The truth is that China recovered very little from the costs of the total closure it plied during the pandemic to discipline the population. The result is that the country will expand up to 5.2% this year according to data from the World Bank. It’s not a big number. It will repeat it with a slight decrease the following year and even less in 2025.
An agency investigation Bloomberg maintains that if these data are projected, the Asian power will reach the end of the decade with an average of 3.5% growth. The calculation would indicate that this figure would not exceed 1% by 2050.
These findings would imply that the People’s Republic moves away from the possibility of overtaking the US by mid-century as the largest planetary economy, an issue that until recently was assumed to be unanswerable, even with the possibility of being achieved at the beginning of the next decade, according to Goldman Sachs analysts.
The prospects research indicates that, even if China were to achieve it, it would be minimal and, furthermore, would retreat almost immediately giving up the advantage.

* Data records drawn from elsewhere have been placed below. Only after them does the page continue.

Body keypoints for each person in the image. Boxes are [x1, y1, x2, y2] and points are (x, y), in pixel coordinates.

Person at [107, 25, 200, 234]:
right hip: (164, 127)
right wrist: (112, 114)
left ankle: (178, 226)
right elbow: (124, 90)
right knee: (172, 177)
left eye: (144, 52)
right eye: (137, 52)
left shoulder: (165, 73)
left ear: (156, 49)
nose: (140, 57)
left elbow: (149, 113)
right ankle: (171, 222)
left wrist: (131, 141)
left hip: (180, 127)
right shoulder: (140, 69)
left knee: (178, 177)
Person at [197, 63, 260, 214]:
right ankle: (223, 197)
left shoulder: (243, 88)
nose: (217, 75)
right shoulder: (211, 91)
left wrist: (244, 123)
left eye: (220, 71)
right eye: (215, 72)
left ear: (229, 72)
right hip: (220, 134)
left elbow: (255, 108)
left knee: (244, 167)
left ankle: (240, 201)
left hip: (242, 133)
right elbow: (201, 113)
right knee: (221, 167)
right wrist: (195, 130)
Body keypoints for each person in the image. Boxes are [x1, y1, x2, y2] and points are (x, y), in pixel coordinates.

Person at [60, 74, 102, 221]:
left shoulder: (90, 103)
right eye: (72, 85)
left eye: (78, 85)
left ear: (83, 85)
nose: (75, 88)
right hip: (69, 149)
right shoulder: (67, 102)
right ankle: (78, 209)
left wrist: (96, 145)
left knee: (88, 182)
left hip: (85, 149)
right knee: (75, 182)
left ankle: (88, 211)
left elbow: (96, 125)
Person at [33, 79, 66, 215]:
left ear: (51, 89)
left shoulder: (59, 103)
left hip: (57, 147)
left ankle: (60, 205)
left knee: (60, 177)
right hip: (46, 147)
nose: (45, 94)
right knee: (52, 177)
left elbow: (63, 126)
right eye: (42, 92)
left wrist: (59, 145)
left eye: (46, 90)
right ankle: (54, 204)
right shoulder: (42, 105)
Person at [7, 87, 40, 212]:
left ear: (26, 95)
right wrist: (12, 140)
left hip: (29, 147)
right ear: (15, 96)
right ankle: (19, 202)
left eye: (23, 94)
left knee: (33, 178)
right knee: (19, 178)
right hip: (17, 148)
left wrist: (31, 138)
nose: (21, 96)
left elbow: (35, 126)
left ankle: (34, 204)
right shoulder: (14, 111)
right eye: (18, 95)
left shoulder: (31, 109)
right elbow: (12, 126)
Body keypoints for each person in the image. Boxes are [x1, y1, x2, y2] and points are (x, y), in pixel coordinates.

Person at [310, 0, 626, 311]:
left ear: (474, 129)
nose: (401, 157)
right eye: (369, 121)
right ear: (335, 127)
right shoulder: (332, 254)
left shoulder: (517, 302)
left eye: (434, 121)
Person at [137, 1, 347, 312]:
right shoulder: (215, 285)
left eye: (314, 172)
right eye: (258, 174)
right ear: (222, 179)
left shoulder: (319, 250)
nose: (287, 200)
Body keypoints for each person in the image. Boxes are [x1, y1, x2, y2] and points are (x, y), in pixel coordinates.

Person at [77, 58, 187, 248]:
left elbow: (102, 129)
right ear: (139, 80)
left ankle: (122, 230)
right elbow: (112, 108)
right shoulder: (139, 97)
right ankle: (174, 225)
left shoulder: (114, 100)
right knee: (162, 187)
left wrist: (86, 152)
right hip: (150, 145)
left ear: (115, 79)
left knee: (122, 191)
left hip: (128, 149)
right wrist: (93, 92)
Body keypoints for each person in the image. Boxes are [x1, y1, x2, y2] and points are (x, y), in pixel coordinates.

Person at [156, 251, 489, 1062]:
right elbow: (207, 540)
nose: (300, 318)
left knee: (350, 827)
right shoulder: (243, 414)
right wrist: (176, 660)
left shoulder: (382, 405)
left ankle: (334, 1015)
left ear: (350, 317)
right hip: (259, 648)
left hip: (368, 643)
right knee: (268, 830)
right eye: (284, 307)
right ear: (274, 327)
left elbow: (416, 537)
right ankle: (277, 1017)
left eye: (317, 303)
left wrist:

Conspiracy suspicions aside, these are numbers that are not fully disputed from the other side. It is clear that if an agreement like the one the presidents hinted at at the Indonesian summit is formed, would boost the global accumulation system. The US, which has managed to esce recession, would also need that baton. Power will grow 1.2% this year and slightly or the same or less next year.
Since that alternative of agreements does not exist, China’s harshness builds a nationalist reaction to channel the severe social contradictions that the scenario produces, in particular the rise above 20% in youth unemployment of university graduates.
Data that the regime has announced that it will no longer disseminate with the argument of improving the research systems for this information. It is presumed that the decision is actually based on the discomfort of this information for the social pact that governs between the regime and the population to which it must guarantee growth in exchange for preserving the power model.
Chips like in the West?
This scenario, however, is not complete. China has managed to scale towards innovation and not imitation. In that sense, for many analysts, Beijing is not growing as before but has reduced its dependence on the Westa key step that gains greater political value in an environment of growing global hostility.
In this sense, the news that the main semiconductor company of the People’s Republic, SMIC, had developed chips was surprising among the scientific analysis media. at a scale of 7 nanometers, a border until now reserved for the West. Specialized portals, such as Xataka, They claim that a device with this characteristic would pear in a new Smartphone, the Huawei Mate 60 Pro.
The technicians of TechInights, a Canadian platform with great credibility, point out that China would then have an unexpected cacity to produce semiconductors with even 5nm lithogrhy. To calibrate the point, keep in mind that 50 nanometers of thickness is the thousandth of a hair. We are talking about something even much smaller.
The size is important because the greater the number of these elements in the workspace, the more efficient is the response of the system that uses them. USA. has achieved block China to purchase equipment extreme ultraviolet, SVUeither deep ultraviolet, UVP, that these mills produce. Argues national security.
Beijing was supposed to be very far from that scientific frontier. But if this information is correct, the North American strategy should be moderated to a level of realism to prevent the hawks from defining the fate of the binational conflict. There is no room for underestimations.